I got in line and got my own sandwich and cup of Joe and got seated to connect to the internet. When I rolled out of bed this morning, I thought about heading back west on I-10 and going home. Another 8 to 9 hours of driving in the rains from the tropical storm Beryl was just not so appealing.
Instead I changed my destination once again since my destination was never set in stone and being a Freebird allows one to be totally spontaneous. I moved on westward and when I got to I-75 Tampa, I took that direction. Somewhere out of Gainesville the rains hit and the traffic slowed to a crawl. A crawl on slick roads was alright with me. Hydroplaning sucks.
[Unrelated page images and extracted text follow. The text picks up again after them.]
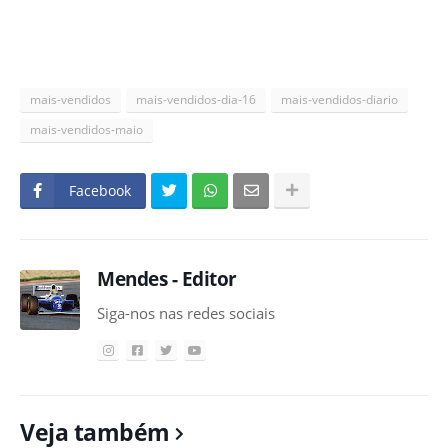
mais-vendidos
mais-vendidos-dia-16
mais-vendidos-diario
mais-vendidos-maio
Facebook
Mendes - Editor
Siga-nos nas redes sociais
Veja também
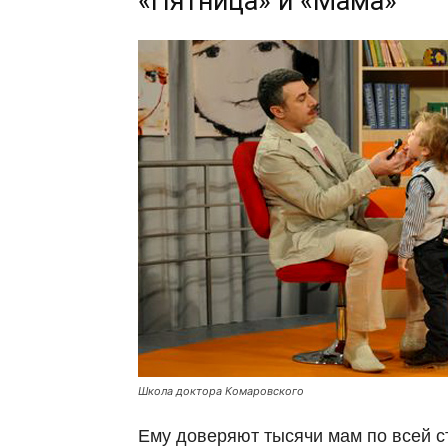
«Пятница» и «Мама»
Школа доктора Комаровского
Ему доверяют тысячи мам по всей ст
As exits off the interstate appeared, the cars made it their destination and escaped to sit it out somewhere for a while and that is what I am doing right now. I wasn't in a hurry to get into McDonalds or at least not so much that I wanted to dive out into the pouring rain as I watched the others doing. I waited it out for a while and crept in under a few random drops. Sitting under airconditioning in wet clothing is a miserable prospect and one I avoid.
This trip has been a bit different then most trips I embark upon. For one thing, I'm usually a bit more prepared. Oh sure, I knew the right rear tire had a real slow leak and I was planning on having it checked but time got away from me and I hit the road with my mini compressor and a tire gauge thinking I would watch it closely and reinflate as needed. That would have worked but for the big nail that was in the right FRONT tire, dead center. As I sat in a McDonalds' yesterday a man walked in and wanted to know who owned the little red convertible. "I do" I said with dread in my voice "Why? What's wrong with it?" Usually when someone walks into an establishment and inquires about ownership of a vehicle it bears the delivery of bad news. I've never had someone inquire and then say "Nice car' or "You're parked legally." so I was apprehensive.
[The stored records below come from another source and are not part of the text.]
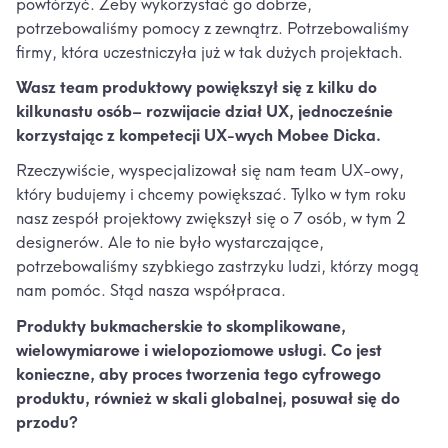
powtórzyć. Żeby wykorzystać go dobrze,
potrzebowaliśmy pomocy z zewnątrz. Potrzebowaliśmy
firmy, która uczestniczyła już w tak dużych projektach.
Wasz team produktowy powiększył się z kilku do
kilkunastu osób– rozwijacie dział UX, jednocześnie
korzystając z kompetecji UX-wych Mobee Dicka.
Rzeczywiście, wyspecjalizował się nam team UX-owy,
który budujemy i chcemy powiększać. Tylko w tym roku
nasz zespół projektowy zwiększył się o 7 osób, w tym 2
designerów. Ale to nie było wystarczające,
potrzebowaliśmy szybkiego zastrzyku ludzi, którzy mogą
nam pomóc. Stąd nasza współpraca.
Produkty bukmacherskie to skomplikowane,
wielowymiarowe i wielopoziomowe usługi. Co jest
konieczne, aby proces tworzenia tego cyfrowego
produktu, również w skali globalnej, posuwał się do
przodu?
The next three hours were spent at the only place open on a holiday to fix a tire. The rear tire with the slow leak could not be repaired as the nail/wire/staple was in the sidewall so it had to be replaced. The other tire could be plugged and three hours later and 200.00 lighter I was again on my way. I made it to Tallahassee and decided to call it quits for the day. The tires and the sunburn had put a damper on my fun little trlp.
This morning I woke up and dreaded another 8 hrs in the car. A friend contacted me to tell me the weather up the coast was full of heavy rains and would be for the next few days. Eyeing the 1/4 tank of gas and planning to pull over a few more miles down the road, I threw my belongings into the car, dropped the top and headed out.
The skies overhead were angry. Dark and smokey, and full of rain and it wasn't long before a few raindrops smacked against the windshield. I whipped over to the side of the road, pulled the top up and rolled up th windows. I'm against driving in wet clothing in the rain too.
My head was on the happenings of the past few days and when I remembered to check my gasoline, the little gold tank was lit up signaling I was in trouble or going to be shortly. Shortly came about a minute later as the little car went into a powerless glide. I sailed over to the side of the road. I was in a bit of luck though I was out of gas. A call box was within coasting ranged and I coasted up to it. Lifting the lid, I chose the button to press that said "This idiot let her tank run dry". (it didn't really say it quite that way but that's how I felt.) The last time I ran out of gas was when I was a teen and had to collect pop bottles to pay for a gallon.
Soon a huge white truck arrived and a very nice man walked up to my door. He was kind enough not to snear or laugh or do any other form of degrating behavior. I gave him the story about how I never run out of gas and how abnormal this is for me. He smiled and nodded and said "It happens" and I wondered if he believed me. 42.00 later, I had 2 gallons of gas and enough to get me to a service station. Considering how quick the response was to my call for help, I didn't complain at all about the charges. I was just grateful for call boxes on the Florida highways. How KEWL is that?
The rain has let up at least for now so I'm going to hit the road again. Another 100 miles and I'm there!